:: Exercise objective ::
Print the data below verbatim, minus images.

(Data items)
####################
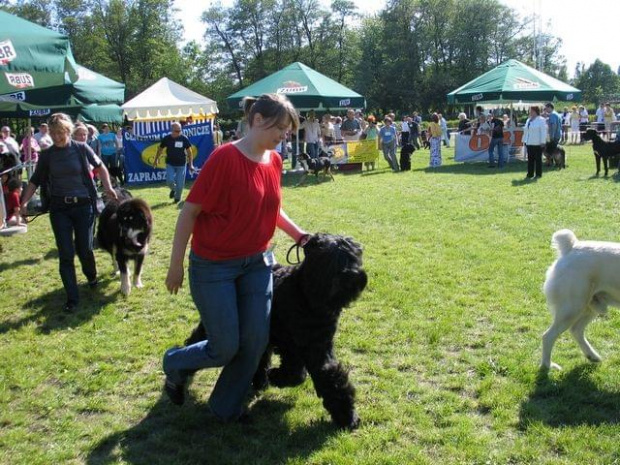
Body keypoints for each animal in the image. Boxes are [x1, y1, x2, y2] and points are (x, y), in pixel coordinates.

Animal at [184, 232, 368, 428]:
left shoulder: (319, 347)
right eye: (330, 258)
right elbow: (296, 373)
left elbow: (330, 375)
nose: (354, 276)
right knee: (199, 340)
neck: (307, 295)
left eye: (355, 255)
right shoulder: (291, 346)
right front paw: (276, 376)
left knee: (260, 356)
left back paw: (260, 381)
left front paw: (348, 416)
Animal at [540, 229, 620, 370]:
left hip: (588, 307)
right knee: (548, 336)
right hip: (572, 308)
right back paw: (548, 365)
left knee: (576, 330)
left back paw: (592, 356)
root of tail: (572, 247)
####################
:: Output of the task ::
Body keypoints for each animal in the image. Boxes are [x1, y1, x2, y2] and points are (x, y), in pixel coordinates.

Animal at [184, 232, 368, 428]:
left shoulder: (319, 347)
right eye: (330, 258)
right elbow: (296, 373)
left elbow: (330, 375)
nose: (354, 276)
right knee: (199, 340)
neck: (307, 295)
left eye: (355, 255)
right shoulder: (291, 346)
right front paw: (276, 376)
left knee: (260, 356)
left back paw: (260, 381)
left front paw: (348, 416)
Animal at [540, 229, 620, 370]:
left hip: (588, 307)
right knee: (548, 336)
right hip: (572, 308)
right back paw: (548, 365)
left knee: (576, 330)
left back paw: (592, 356)
root of tail: (572, 247)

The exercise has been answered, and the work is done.